___ Text under study ___

Saying Farewell To a Tradition

One of my first “grown-up” clothing purchases was a black pencil skirt and a blush color silk blouse. I was barely eighteen years old and had been in the workforce for only a few months when I realized jeans and a tee with my navy cardigan were not going to be appropriate for every situation. I visited Masengill’s Specialty Shop to invest in my first important clothing purchase. Even at that early age, I must have instinctively known that the basics would allow me to be appropriately dressed for many life events. I wore these pieces separately and together for the next ten plus years until they fell apart from use.

The skirt and blouse were worn when I modeled for a friend who was building his photography portfolio. I was about twenty-four years old in this photo, taken in the park by my little apartment in Norfolk, Virginia.

I was deeply saddened when I recently read in the newspaper that Masengill’s was closing after more than one hundred years at the corner of North Roan and East Main streets. Founded in November 1916 by John Masengill, the store celebrated a century of business in December, but now Ambers Wilson has decided to close the store he has owned and operated since 1958.

___ Given information ___

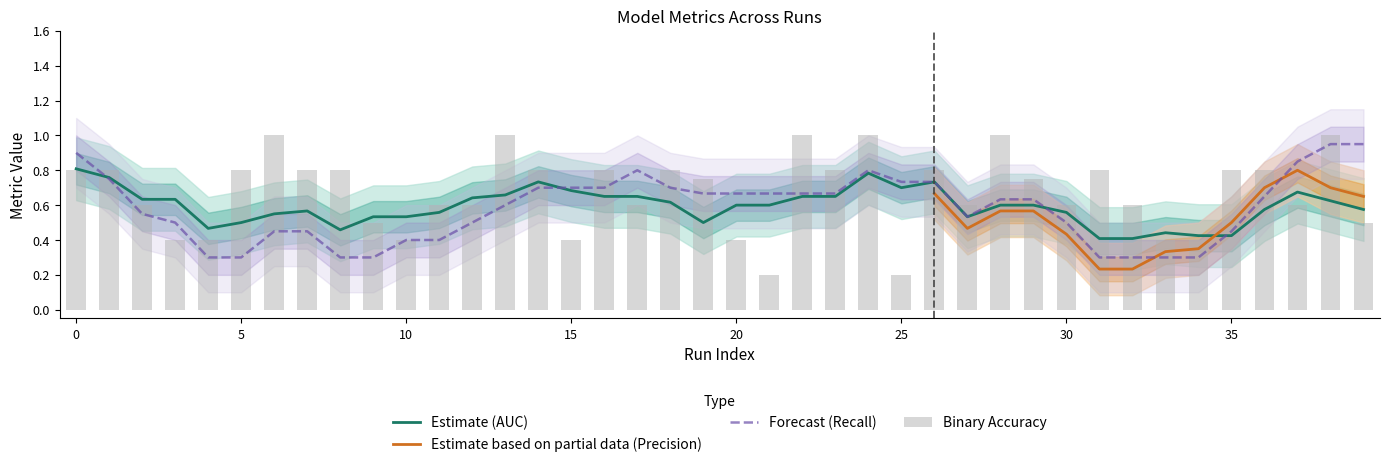

Between 28 and 31, which series saw the biggest shift?

precision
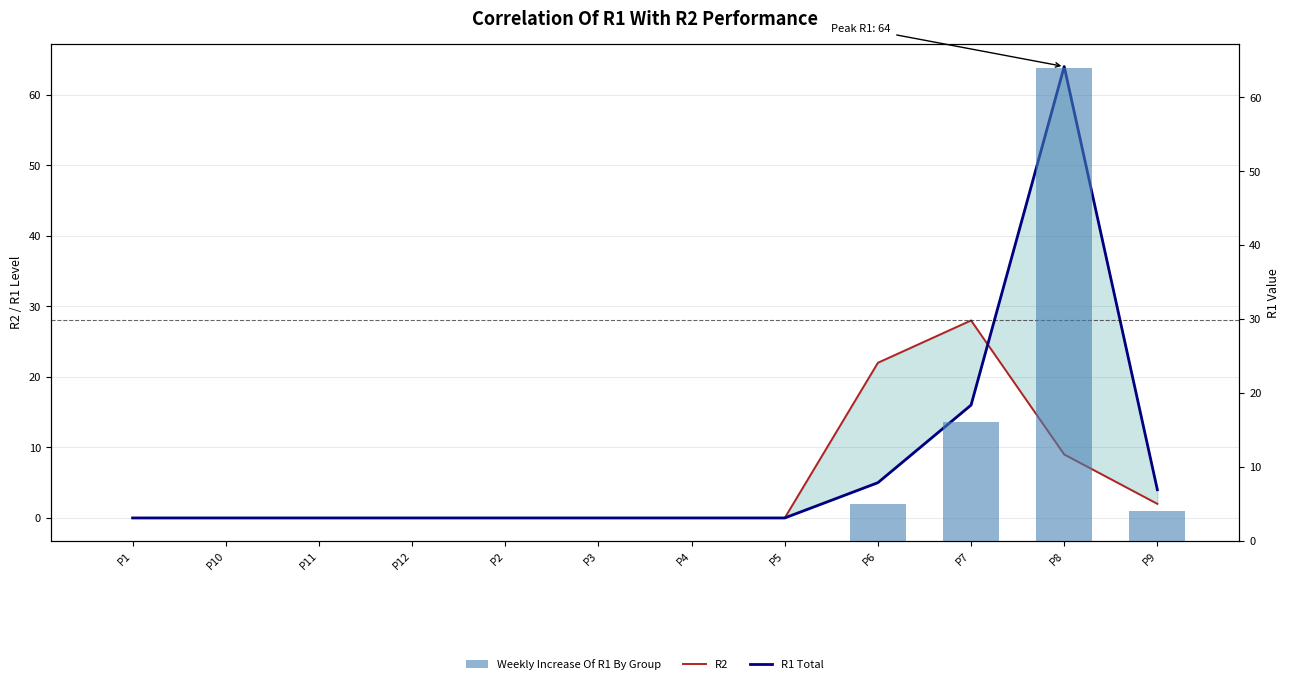

What is the label of the 12th bar from the right?

P1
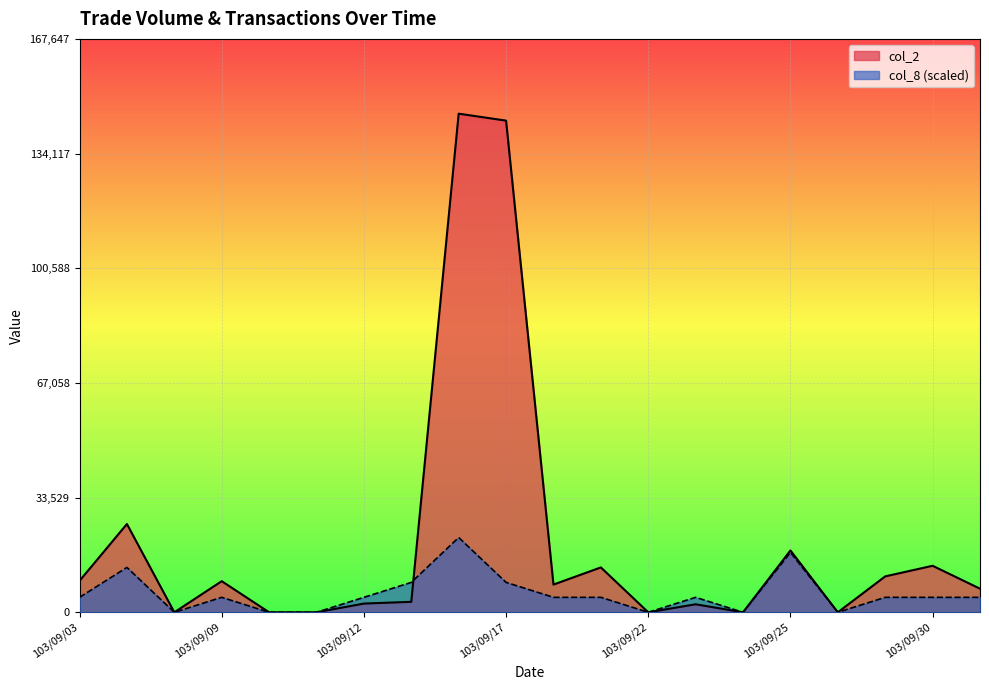

How many lines are shown in the chart?

2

___

• [Activity]: Pick up the essay about Masengill's Specialty Shop after its last sentence and continue it.

• [Answer box]:
On Saturday, I made a final visit to walk through the elegant building and make one last purchase from the store that has supplied all of the most important clothing purchases of my life.

When I was in pageants or going to a prom, I didn’t think of going to any other store. I always purchased my gowns in the salon on the second floor. Many of my coats and jackets were purchased in the first-floor boutique.

With a big lump in my throat, I paid for my final purchase. I chose this fabulous streamlined, lightweight black trench coat by Linda Richards. Traditional trench coats in tan with all the trim never work for me because I carry most of my weight in my torso. The typical trim details add bulk where I already have size, and the tan color is all wrong for my complexion.

Later in the day, Mr. Mickey and I took a stroll, remembering all the stores from our childhoods that were once located downtown. When the local mall opened in the early seventies, it became deserted overnight. The town is slowly experiencing a renaissance, but retail shopping is drastically changing with the current attitude of always casual, anything-goes way of life for many people.

I have always dreamed of sitting in the Café de Flore on the boulevard Saint-Germain in Paris, sipping a glass of wine while watching the well-dressed people passing by. I will have to settle for Capone’s for now.

I wore a blush color Trophy Jacket from White House|Black Market last year over a gray tank from Chico’s for this shopping trip. The jeans are by Lior Paris from The wicker bag is from J.McLaughlin purchased last year. The shoes are by Vince Camuto purchased last year.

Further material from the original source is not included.